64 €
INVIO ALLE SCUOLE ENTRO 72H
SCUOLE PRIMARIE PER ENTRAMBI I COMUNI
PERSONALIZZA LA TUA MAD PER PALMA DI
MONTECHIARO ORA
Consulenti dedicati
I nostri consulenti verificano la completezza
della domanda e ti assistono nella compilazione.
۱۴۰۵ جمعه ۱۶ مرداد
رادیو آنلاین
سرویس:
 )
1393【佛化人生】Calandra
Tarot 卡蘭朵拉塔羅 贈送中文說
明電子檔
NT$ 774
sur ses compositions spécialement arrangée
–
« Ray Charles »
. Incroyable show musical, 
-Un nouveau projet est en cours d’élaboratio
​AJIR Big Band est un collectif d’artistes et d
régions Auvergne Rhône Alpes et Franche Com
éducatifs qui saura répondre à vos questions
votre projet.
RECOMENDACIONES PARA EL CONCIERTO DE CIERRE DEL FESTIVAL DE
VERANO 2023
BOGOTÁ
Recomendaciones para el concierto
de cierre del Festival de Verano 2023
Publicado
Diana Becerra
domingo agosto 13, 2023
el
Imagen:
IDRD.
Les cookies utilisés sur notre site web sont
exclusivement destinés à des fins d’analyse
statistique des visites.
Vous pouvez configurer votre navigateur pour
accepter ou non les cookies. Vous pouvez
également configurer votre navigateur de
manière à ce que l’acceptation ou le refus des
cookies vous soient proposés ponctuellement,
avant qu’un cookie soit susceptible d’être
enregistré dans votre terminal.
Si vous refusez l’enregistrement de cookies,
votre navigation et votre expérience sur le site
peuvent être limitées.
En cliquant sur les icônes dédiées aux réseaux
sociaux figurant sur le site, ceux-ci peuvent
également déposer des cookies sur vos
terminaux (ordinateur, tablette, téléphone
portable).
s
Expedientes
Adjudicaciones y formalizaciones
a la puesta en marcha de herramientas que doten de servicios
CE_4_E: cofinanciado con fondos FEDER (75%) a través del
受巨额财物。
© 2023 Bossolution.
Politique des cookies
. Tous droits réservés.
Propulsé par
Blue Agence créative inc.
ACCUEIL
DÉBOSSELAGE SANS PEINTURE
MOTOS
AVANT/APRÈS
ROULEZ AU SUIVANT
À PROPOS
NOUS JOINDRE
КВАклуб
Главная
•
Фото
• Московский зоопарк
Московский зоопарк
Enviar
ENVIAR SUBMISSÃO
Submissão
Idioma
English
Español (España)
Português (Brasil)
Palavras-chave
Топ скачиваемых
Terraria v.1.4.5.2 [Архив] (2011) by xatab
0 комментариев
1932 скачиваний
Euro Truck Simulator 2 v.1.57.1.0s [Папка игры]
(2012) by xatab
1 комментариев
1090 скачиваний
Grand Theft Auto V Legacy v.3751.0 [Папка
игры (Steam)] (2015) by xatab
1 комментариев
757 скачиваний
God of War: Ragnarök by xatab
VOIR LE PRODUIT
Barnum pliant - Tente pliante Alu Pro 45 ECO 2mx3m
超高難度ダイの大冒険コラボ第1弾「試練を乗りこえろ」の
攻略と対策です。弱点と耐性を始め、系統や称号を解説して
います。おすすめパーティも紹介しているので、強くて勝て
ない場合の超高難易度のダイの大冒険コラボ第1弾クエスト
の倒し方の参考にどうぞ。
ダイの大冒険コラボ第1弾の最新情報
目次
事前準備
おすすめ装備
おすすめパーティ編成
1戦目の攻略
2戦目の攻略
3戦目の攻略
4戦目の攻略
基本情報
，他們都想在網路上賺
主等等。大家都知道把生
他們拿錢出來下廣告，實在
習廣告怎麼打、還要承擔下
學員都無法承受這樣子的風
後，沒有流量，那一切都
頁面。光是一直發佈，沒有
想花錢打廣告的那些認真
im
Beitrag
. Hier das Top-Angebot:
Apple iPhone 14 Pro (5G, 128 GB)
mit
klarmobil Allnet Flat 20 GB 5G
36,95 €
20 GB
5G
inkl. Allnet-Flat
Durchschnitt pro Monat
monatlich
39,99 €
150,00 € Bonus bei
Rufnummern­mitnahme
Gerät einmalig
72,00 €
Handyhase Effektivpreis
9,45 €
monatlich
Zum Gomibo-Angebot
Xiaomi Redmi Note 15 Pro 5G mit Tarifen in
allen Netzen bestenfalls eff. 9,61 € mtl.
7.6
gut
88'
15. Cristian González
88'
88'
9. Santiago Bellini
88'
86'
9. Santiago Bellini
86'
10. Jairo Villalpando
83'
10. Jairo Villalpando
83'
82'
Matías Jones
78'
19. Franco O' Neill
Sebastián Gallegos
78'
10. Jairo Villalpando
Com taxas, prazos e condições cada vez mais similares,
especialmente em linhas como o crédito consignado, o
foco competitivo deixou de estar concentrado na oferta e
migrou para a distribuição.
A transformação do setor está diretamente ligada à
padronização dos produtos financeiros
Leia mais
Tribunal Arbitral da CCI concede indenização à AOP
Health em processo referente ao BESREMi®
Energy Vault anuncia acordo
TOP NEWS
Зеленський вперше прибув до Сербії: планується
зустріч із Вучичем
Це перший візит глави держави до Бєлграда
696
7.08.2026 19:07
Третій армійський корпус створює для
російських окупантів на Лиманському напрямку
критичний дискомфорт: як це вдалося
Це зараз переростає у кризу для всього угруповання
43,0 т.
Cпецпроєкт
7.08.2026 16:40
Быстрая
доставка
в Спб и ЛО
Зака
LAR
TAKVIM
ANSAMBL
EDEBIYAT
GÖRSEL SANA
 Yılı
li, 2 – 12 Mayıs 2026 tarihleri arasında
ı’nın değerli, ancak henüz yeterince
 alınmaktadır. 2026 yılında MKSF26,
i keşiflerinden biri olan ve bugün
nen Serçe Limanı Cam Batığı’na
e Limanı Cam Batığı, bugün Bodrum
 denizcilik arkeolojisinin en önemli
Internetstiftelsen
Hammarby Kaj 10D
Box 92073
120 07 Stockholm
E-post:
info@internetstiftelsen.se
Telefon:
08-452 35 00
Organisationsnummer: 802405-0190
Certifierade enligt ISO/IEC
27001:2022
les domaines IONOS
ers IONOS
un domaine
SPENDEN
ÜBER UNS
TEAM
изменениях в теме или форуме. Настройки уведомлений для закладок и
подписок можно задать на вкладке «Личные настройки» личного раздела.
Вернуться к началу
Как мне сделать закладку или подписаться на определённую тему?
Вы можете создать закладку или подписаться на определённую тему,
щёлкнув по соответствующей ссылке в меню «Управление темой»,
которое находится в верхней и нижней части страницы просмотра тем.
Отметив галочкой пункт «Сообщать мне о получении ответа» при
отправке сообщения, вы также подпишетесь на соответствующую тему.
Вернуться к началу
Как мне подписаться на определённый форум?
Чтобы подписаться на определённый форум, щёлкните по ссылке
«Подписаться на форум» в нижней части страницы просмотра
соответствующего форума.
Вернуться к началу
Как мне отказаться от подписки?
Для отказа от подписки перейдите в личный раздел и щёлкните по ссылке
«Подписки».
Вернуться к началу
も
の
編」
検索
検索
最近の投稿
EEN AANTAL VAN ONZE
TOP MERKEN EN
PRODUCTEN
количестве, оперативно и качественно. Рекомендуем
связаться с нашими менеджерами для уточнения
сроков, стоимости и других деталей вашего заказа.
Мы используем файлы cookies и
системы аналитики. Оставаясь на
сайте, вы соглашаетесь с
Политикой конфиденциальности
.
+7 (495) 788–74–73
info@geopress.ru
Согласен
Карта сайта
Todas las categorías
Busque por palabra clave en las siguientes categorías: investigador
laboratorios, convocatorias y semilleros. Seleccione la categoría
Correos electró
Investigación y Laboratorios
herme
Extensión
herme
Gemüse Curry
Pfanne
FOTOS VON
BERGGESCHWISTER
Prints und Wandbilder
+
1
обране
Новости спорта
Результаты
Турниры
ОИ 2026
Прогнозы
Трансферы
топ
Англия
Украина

§

Pick out every line in the rows above that contains the string "info", treating uppercase and lowercase letters as different, and copy each one in full.

» Reply to the exercise:
info@internetstiftelsen.se
info@geopress.ru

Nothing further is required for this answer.